PROBLEMS TO WORK ON —
1 - Reproduce word for word the part of the profile of the former llama shepherd that begins at the words "His priority then" and stops after "elections on Sunday.".
2 - Translate this sentence from the profile of the former llama shepherd into Spanish: "His passion has always been soccer."
3 - Extend the profile of the former llama shepherd, picking up after its final sentence.

EXTRACT TO READ —
Reality has thus gone beyond the
dreams of this llama shepherd
born in 1959, whose greatest
dream as a child was to be able
to travel in one of the buses
that agitated the herd he and
his father led on the frozen
Andean altiplano (high plateau).
Neither his house nor his town
had electric power or drinking
water and, he recalled, he did
his homework on a pile of adobe,
by candlelight, seated on a
piece of sheepskin.
Later he lived in Oruro, capital
of the region bearing the same
name, where he alternated jobs
as brick maker, baker and
trumpet player. His passion has
always been soccer.
His priority then was to
survive. He owes his subsequent
training to what he describes as
the university of life,
including military service when
he was 17.
He was mistreated as a
conscript, and he was shocked by
abuses committed by the
dictatorship of Hugo Banzer,
whose political heir, Jorge
Quiroga, is his main rival in
the elections on Sunday.

ENTRIES SHOWN —
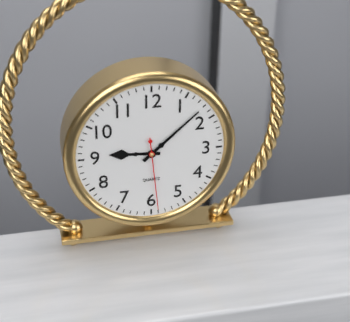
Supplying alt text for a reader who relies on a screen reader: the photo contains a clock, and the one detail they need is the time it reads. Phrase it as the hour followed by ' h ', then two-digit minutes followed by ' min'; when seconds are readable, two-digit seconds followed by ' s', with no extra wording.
9 h 08 min 29 s
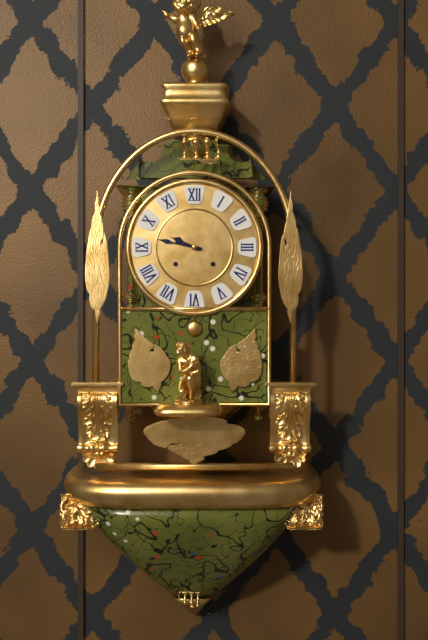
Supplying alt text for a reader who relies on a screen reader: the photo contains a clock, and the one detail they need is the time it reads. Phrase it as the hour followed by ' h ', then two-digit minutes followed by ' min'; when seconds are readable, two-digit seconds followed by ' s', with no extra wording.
9 h 47 min
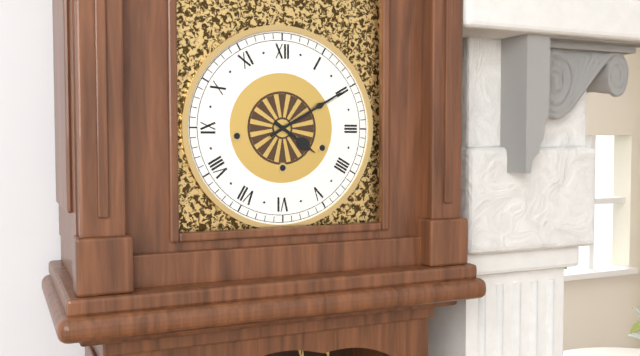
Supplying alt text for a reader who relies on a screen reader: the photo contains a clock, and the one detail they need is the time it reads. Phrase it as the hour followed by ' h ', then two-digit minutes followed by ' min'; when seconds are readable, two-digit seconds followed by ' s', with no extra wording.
4 h 10 min
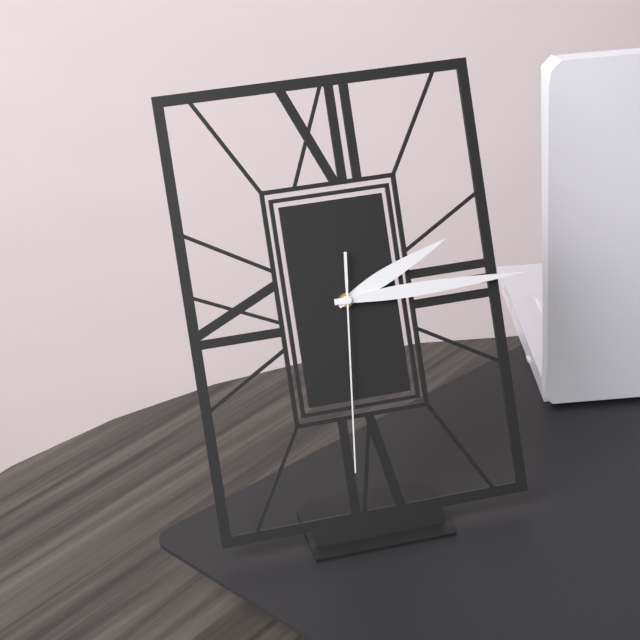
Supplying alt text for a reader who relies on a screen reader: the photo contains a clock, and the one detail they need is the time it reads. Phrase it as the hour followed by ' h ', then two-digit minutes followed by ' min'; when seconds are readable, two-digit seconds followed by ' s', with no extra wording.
2 h 15 min 31 s
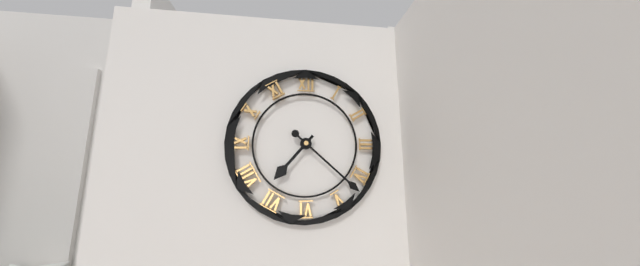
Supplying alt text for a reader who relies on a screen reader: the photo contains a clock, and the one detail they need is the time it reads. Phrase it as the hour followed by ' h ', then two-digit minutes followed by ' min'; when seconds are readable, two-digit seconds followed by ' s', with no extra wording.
7 h 22 min
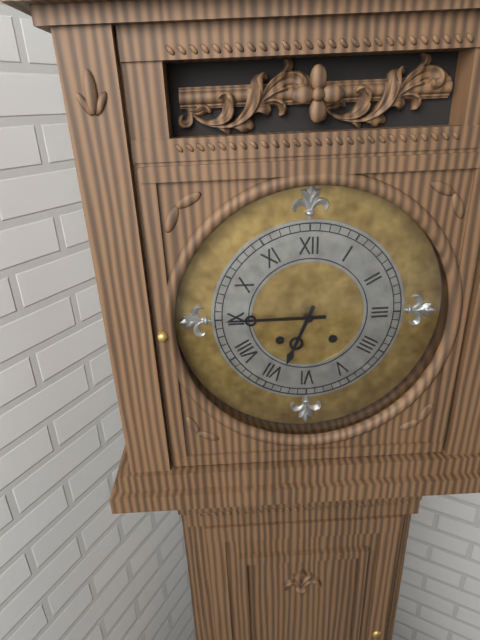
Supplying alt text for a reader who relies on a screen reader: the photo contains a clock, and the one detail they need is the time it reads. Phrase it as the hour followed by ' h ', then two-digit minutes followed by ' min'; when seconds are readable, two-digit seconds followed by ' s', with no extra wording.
6 h 45 min
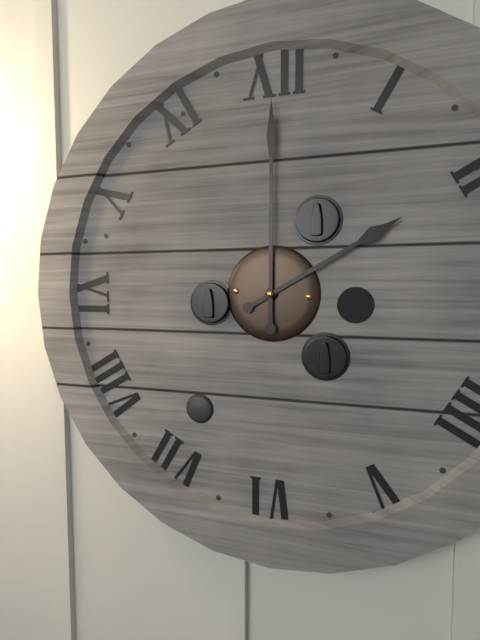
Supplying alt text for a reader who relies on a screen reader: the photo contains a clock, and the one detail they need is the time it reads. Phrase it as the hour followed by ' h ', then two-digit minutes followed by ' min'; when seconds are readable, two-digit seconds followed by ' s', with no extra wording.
2 h 00 min
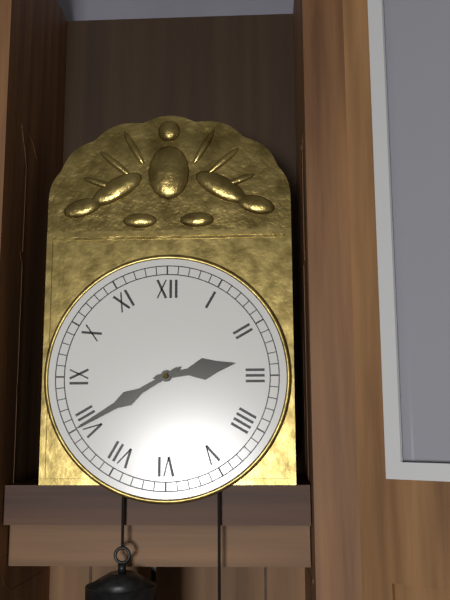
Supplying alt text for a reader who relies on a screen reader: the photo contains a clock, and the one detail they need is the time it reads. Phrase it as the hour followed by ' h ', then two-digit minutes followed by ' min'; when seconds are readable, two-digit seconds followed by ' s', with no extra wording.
2 h 40 min
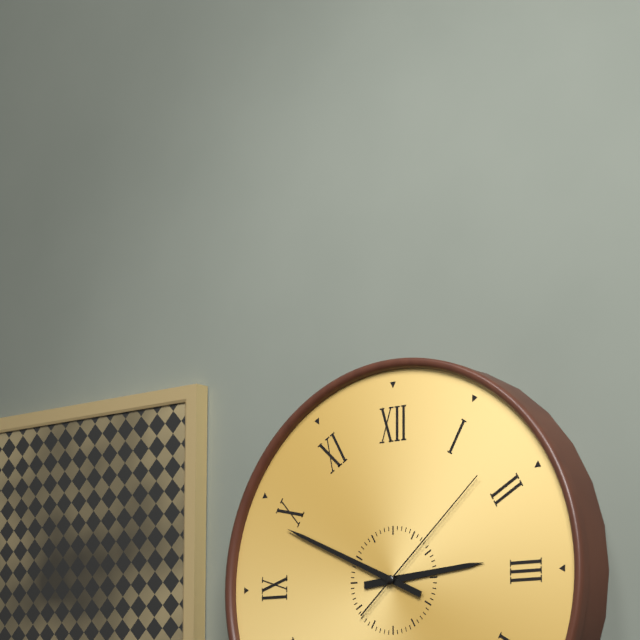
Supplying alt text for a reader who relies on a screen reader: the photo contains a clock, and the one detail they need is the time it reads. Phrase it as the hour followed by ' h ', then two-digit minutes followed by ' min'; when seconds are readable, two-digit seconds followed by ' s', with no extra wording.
2 h 49 min 08 s
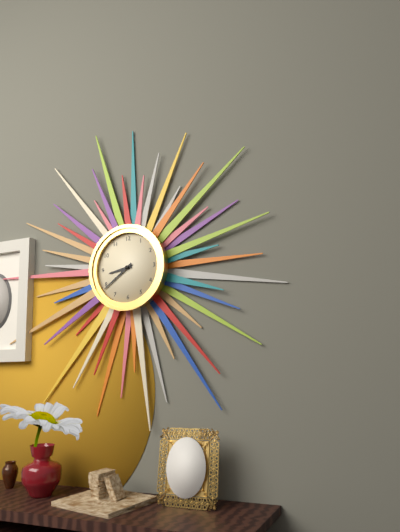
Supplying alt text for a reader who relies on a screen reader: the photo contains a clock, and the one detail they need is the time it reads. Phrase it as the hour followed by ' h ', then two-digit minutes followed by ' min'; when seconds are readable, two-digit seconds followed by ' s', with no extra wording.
8 h 39 min
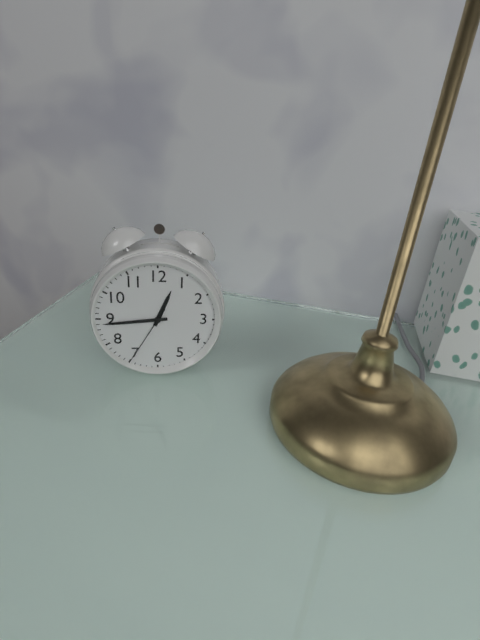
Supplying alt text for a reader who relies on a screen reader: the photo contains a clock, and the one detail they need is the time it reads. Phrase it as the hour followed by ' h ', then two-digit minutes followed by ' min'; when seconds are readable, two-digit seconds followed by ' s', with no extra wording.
12 h 44 min 35 s
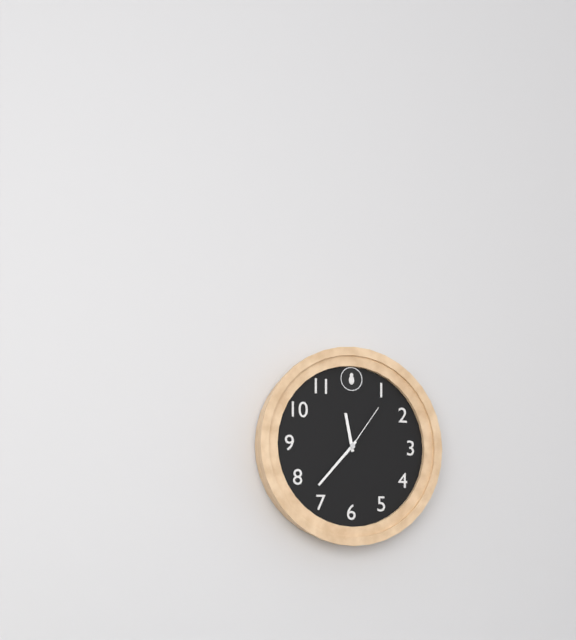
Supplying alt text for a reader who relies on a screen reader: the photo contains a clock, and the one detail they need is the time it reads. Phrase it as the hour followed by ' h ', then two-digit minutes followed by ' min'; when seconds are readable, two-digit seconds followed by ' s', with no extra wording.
11 h 37 min 06 s
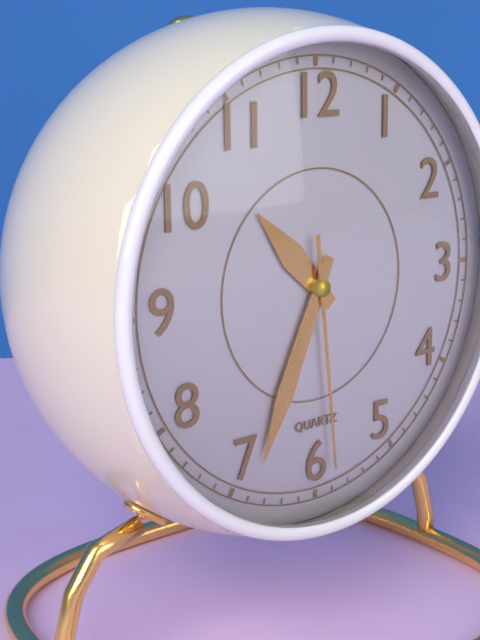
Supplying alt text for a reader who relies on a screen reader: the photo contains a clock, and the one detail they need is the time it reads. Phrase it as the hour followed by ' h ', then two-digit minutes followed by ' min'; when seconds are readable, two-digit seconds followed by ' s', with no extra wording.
10 h 34 min 29 s
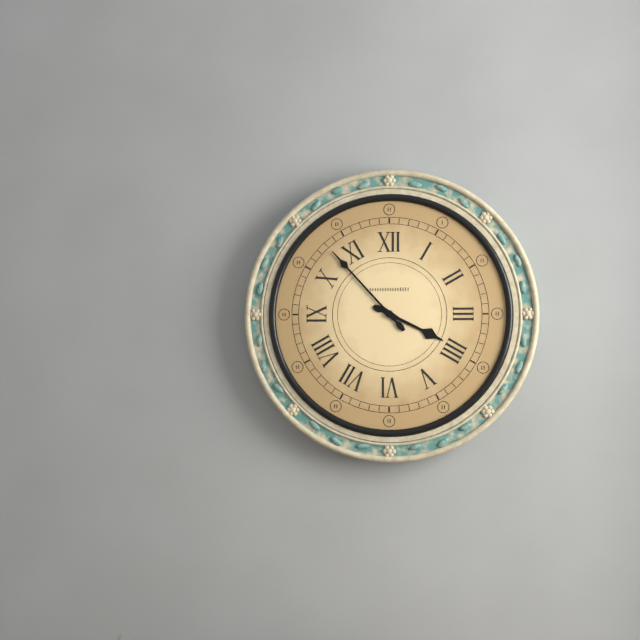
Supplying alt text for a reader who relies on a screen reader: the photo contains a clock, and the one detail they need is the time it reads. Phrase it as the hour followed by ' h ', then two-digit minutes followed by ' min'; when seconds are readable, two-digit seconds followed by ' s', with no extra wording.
3 h 53 min
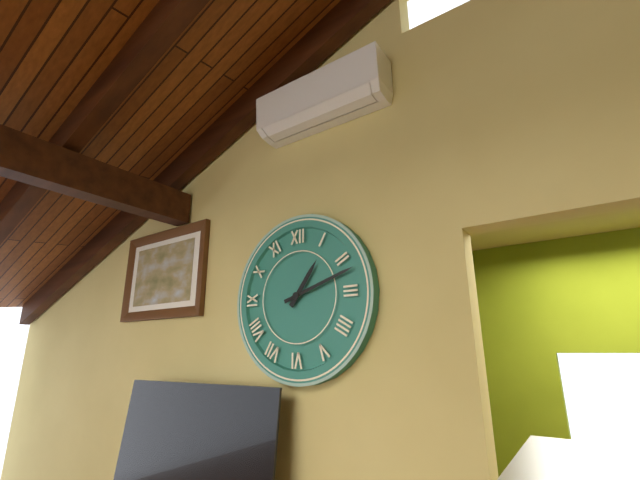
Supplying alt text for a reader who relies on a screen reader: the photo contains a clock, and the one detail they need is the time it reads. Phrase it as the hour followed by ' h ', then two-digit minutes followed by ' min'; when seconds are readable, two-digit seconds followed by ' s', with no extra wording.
1 h 12 min
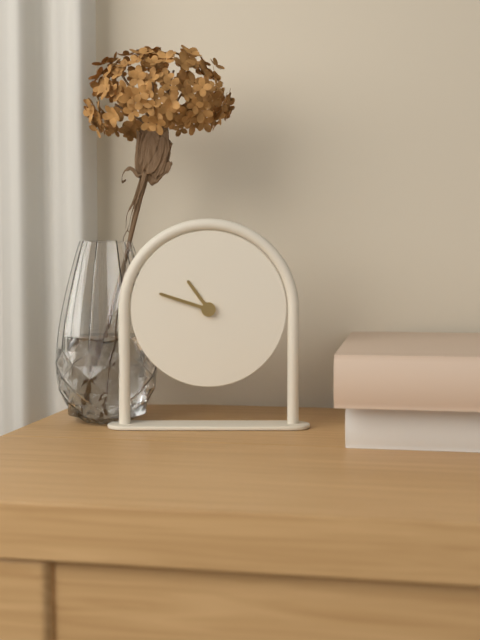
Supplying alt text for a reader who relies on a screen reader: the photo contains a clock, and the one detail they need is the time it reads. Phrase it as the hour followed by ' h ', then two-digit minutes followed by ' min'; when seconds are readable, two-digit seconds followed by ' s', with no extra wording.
10 h 48 min
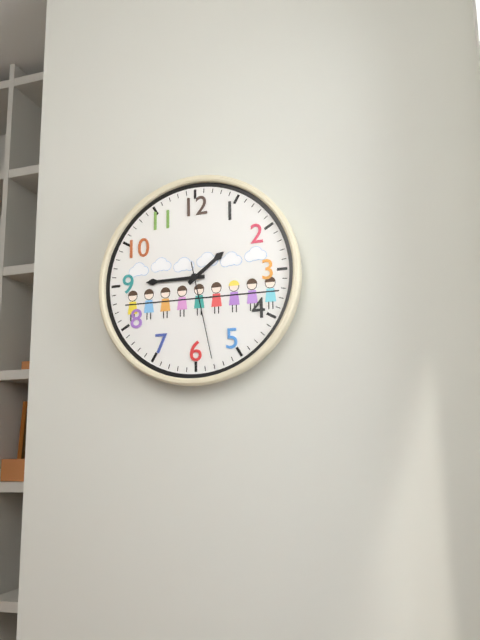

ANSWERS BY TASK —
1 -
His priority then was to
survive. He owes his subsequent
training to what he describes as
the university of life,
including military service when
he was 17.
He was mistreated as a
conscript, and he was shocked by
abuses committed by the
dictatorship of Hugo Banzer,
whose political heir, Jorge
Quiroga, is his main rival in
the elections on Sunday.

2 - Su pasión siempre ha sido el fútbol.

3 -
The hunger-driven emigration of
his family to coca-producing
central areas in El Chapare was
crucial to his fate as it helped
mold his consciousness and forge
him as a leader.
His leadership role began in
1983 when he was elected sports
secretary by his coca farmers
union, thus launching an
extraordinary career that
culminated in 1996 with his
election as president of the
Coordinating Committee of the
six federations of coca growers.
The title of "coca leader" comes
from that time. It has been used
by those who want to reduce his
dimension and avoid the fact
that Morales has become a
popular, political leader of
national importance, who
transcended coca growers a long
time ago.
Washington hostility has reached
the point of describing Morales,
who is the leader of the
Movement towards Socialism (MAS)
as a threat to US interests
along with Presidents of Cuba
and Venezuela Fidel Castro and
Hugo Chavez, which Morales
considers an honor.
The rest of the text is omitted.